While most experts believe the worst is behind us, we are still living in a world severely impacted by COVID-19. The pandemic has changed the way businesses operate, and even as many reopen or start to resume normal operations, it may be advisable for employees to continue working from home.
Employees who don’t typically work from home or remotely may need training.
There is a lot of e-Learning and employee training platforms like Moodle that make it easier and more flexible to facilitate training from anywhere.
Now could be a time to reskill your workforce to reflect the changing times and the changing business environment. The following are tips to train your employees to work from home, especially if it’s entirely new to them.
There are a lot of benefits of having employees work remotely, even outside of the situation we’re facing right now. Employees also tend to prefer it in many cases, but that doesn’t mean it’s not without challenges.
Before you train your employees, you should identify challenges.
You may have discovered more than you even realized as employees were quickly thrust into working from home during COVID-19. Now that things have settled down a bit, you can use those identified challenges to create specific training.
Your employees may already have a grasp of the hard skills needed to do their job, and those may not change much whether they’re working remotely or not.
Soft skills could be the area where you need to put more emphasis during training.
For example, employees will have to learn more about time management and how to be organized when working on their own.
You may need to train employees on the best ways to communicate via email or instant messenger platforms.
You might also need to train employees on what the expectations are for them when they’re working remotely, so there’s clarity.
Some employers even provide training and access to resources related to employees’ mental health geared in particular toward the challenges that may arise when working remotely, such as isolation.
As you’re training employees to work remotely, you want to ensure there’s clarity in their role, based on what they did in the office and what they’re expected to do in the future. It can be hard sometimes for employees who work remotely to see how their job connects with the roles of others and what it’s place is in the whole of the organization, so ensure it’s well-defined and part of training.
The resources that employees need to access to do their job may be a challenge for them to access when they work remotely.
Employees need to be thoroughly trained on all the technology platforms they are expected to use, and they also need to know how to properly and safely access relevant data and work documents.
Technology training is extremely important for remote employees because, without an understanding of how to use all the necessary training, workers aren’t going to be as productive as they could be otherwise.
When employees work onsite, the employer has a lot of control over cybersecurity.
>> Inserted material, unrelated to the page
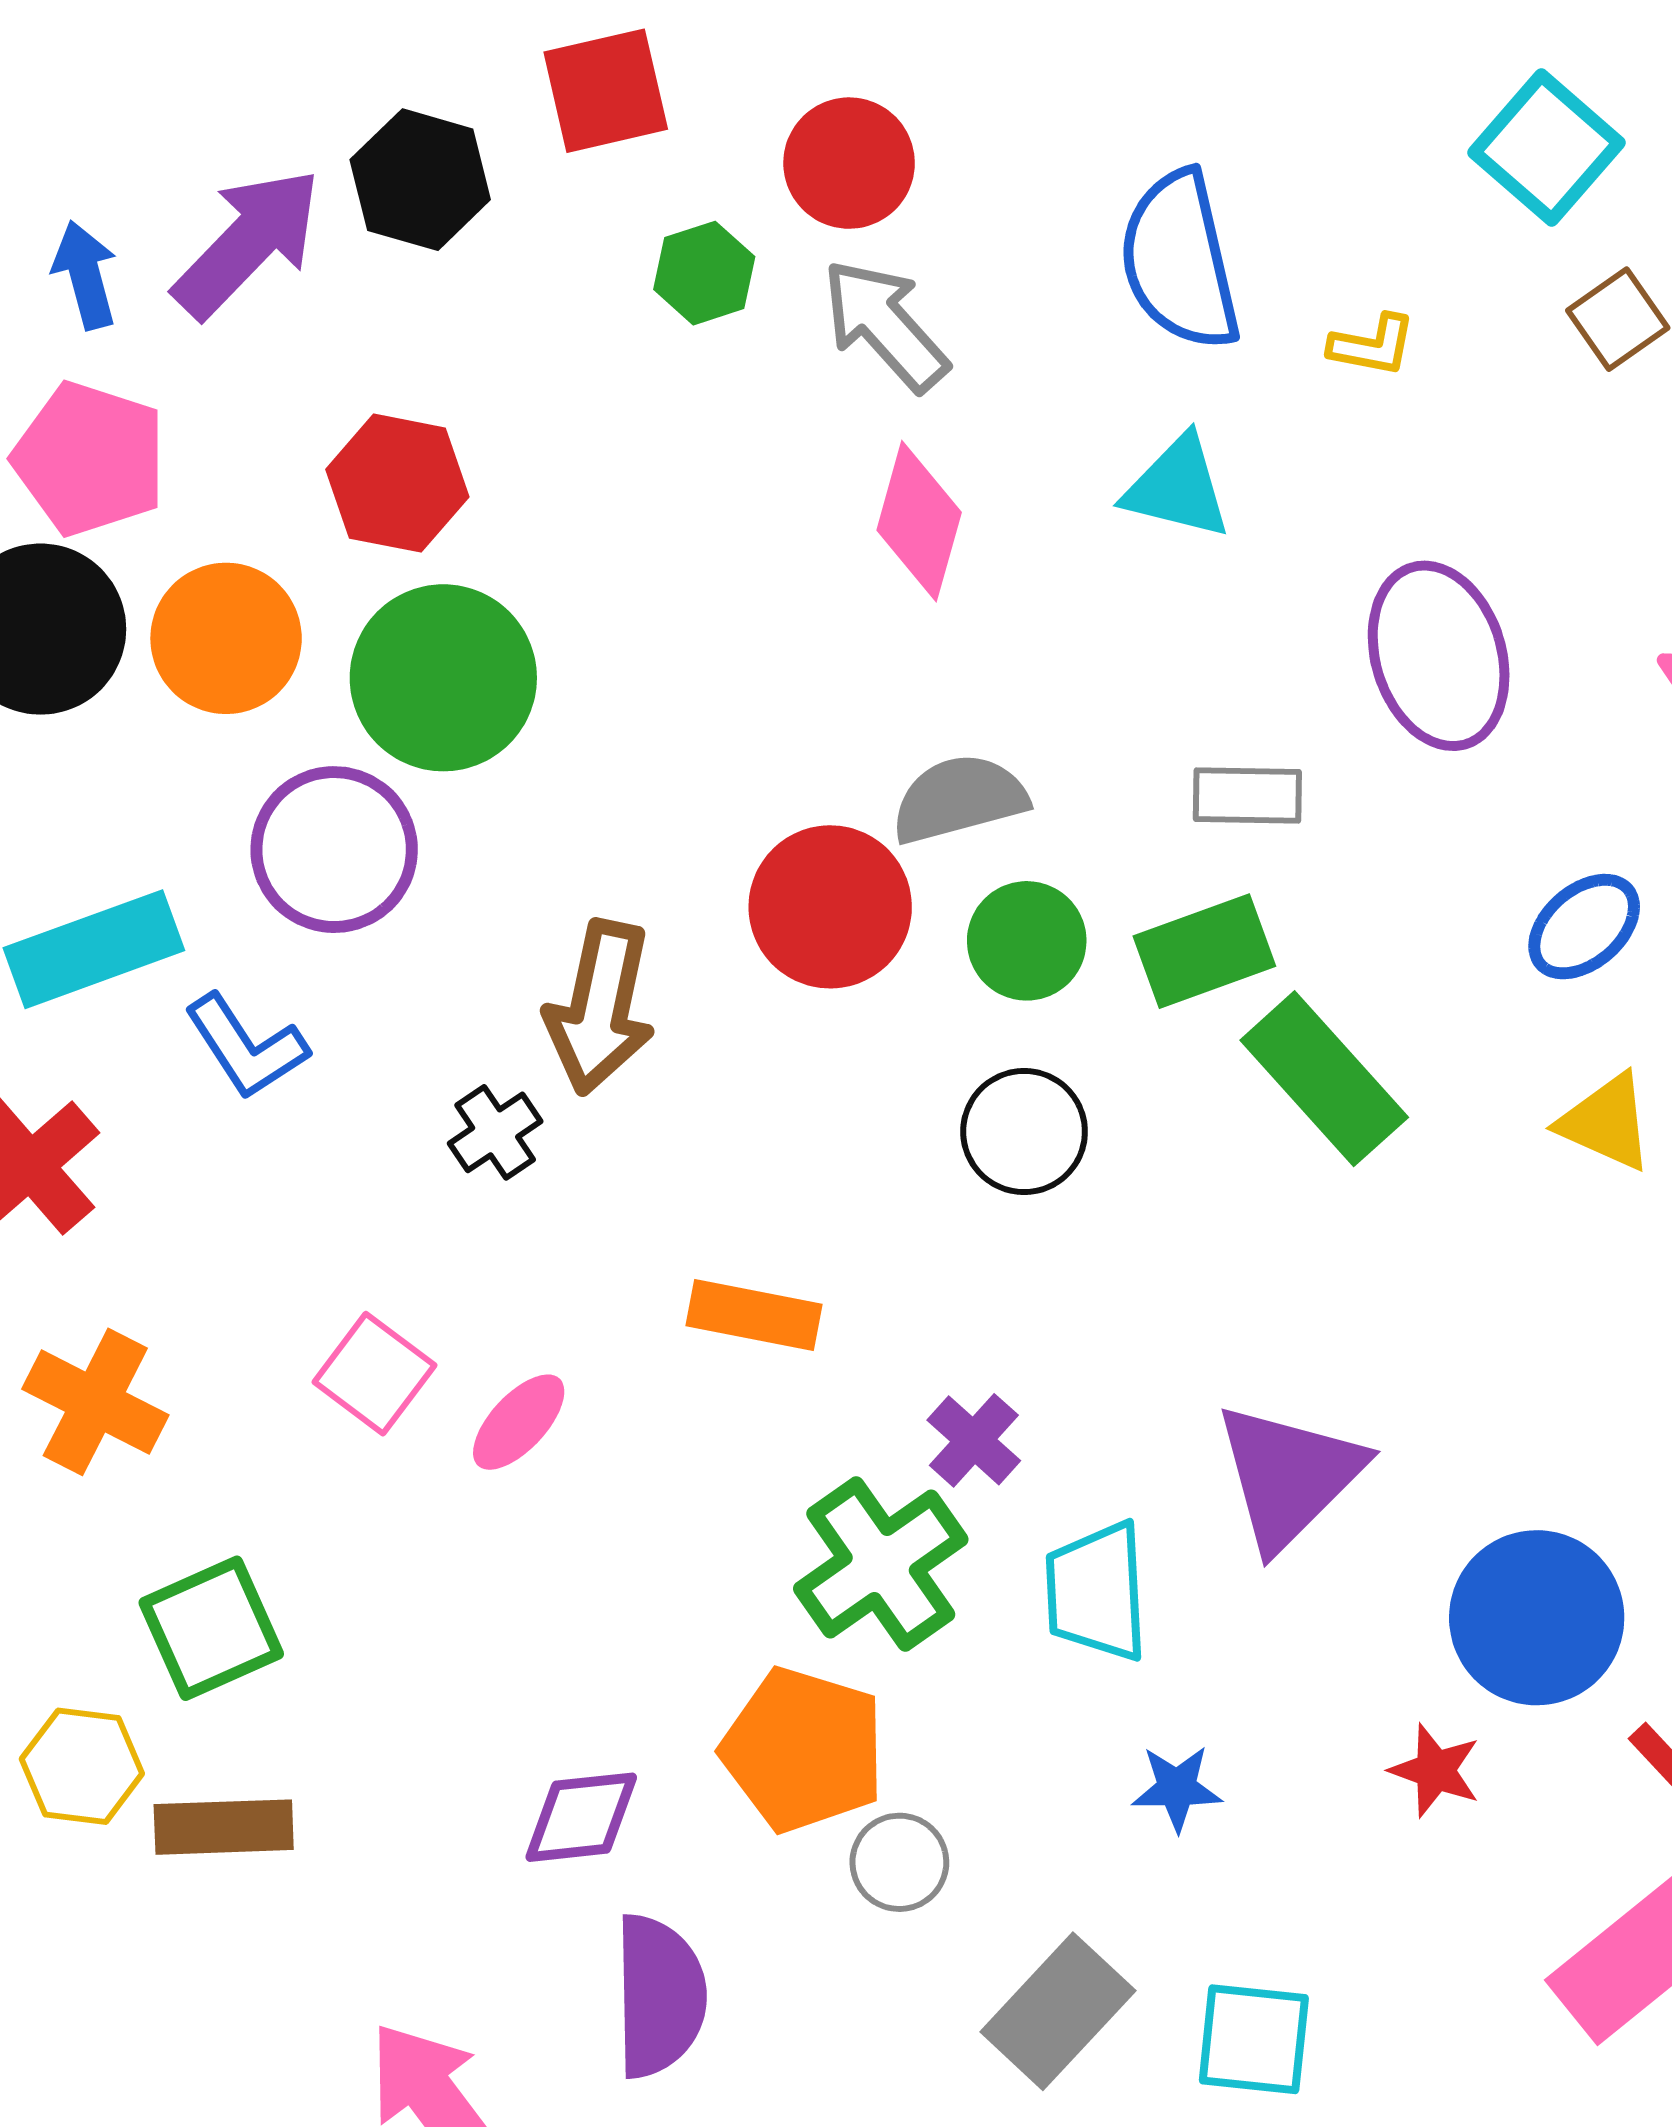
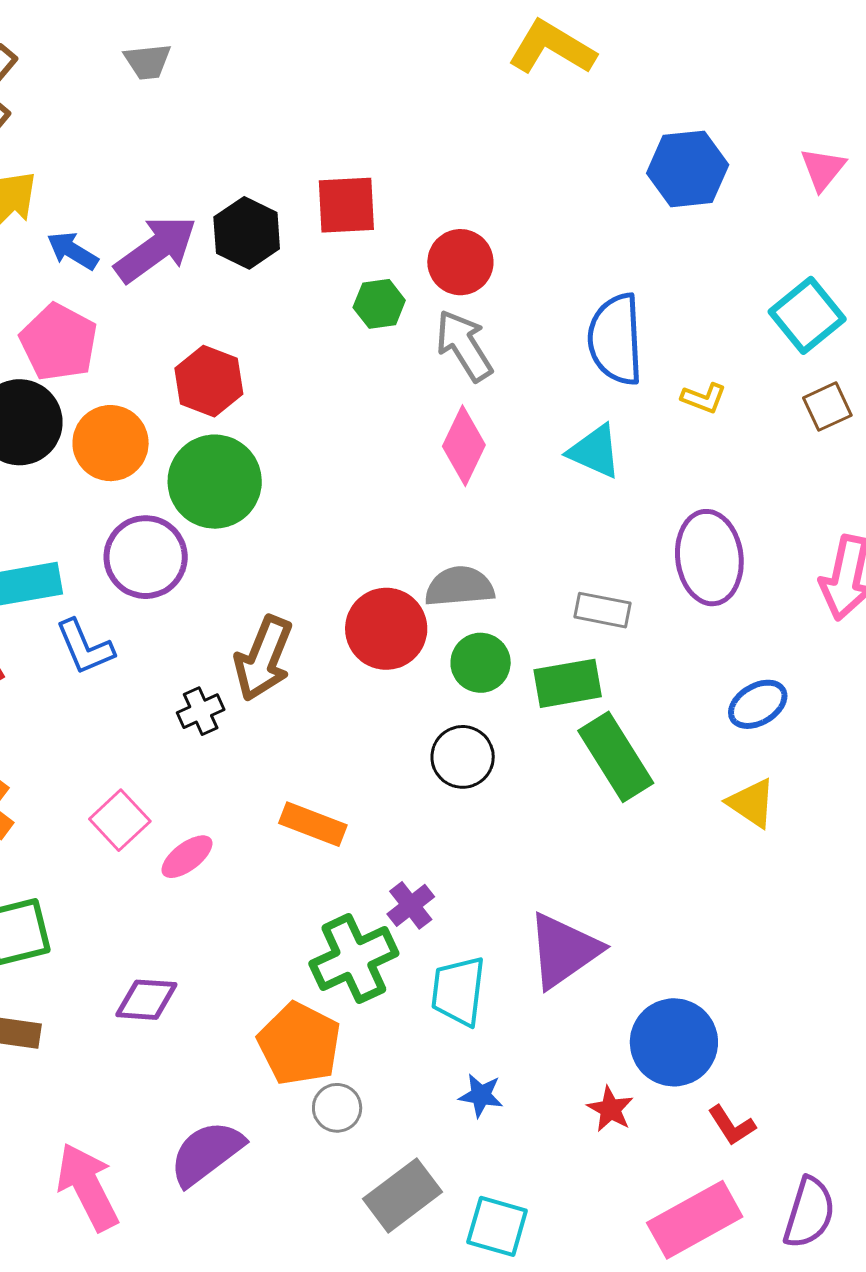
blue arrow: (85, 275) -> (73, 251), turned -54
purple diamond: (581, 1817) -> (146, 1000), moved
purple semicircle: (659, 1996) -> (206, 1153), turned -136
This control is lost when employees work remotely.
Employees need to be trained on how to keep all information secure, how to keep passwords secure, and what to do in the event that a device is lost.
You’ll have to train employees on how to keep their devices virus-free, and also on things such as avoiding phishing scams.
Compliance requirements may look different when employees are working remotely, and this may be an area of your training you have to update most often, especially with changes stemming from coronavirus.
Maintain Company Culture
It’s really important when employees are physically dispersed that you still maintain a sense of cohesive corporate culture. Include this as part of your regular training and development.
For example, send out regular updates and company news as part of your training, or consider implementing an intranet to keep everyone on the same page.
Measure the progress remote employees are making in their training and their work in general, and check-in with them just like you would if they were physically present in the office.
If employees are going to be working in public spaces, they need to understand the additional layers of security that have to happen too. For example, many employees may not understand the risks of using public Wi-Fi, so don’t overestimate the knowledge employees have about cybersecurity outside of the traditional workplace.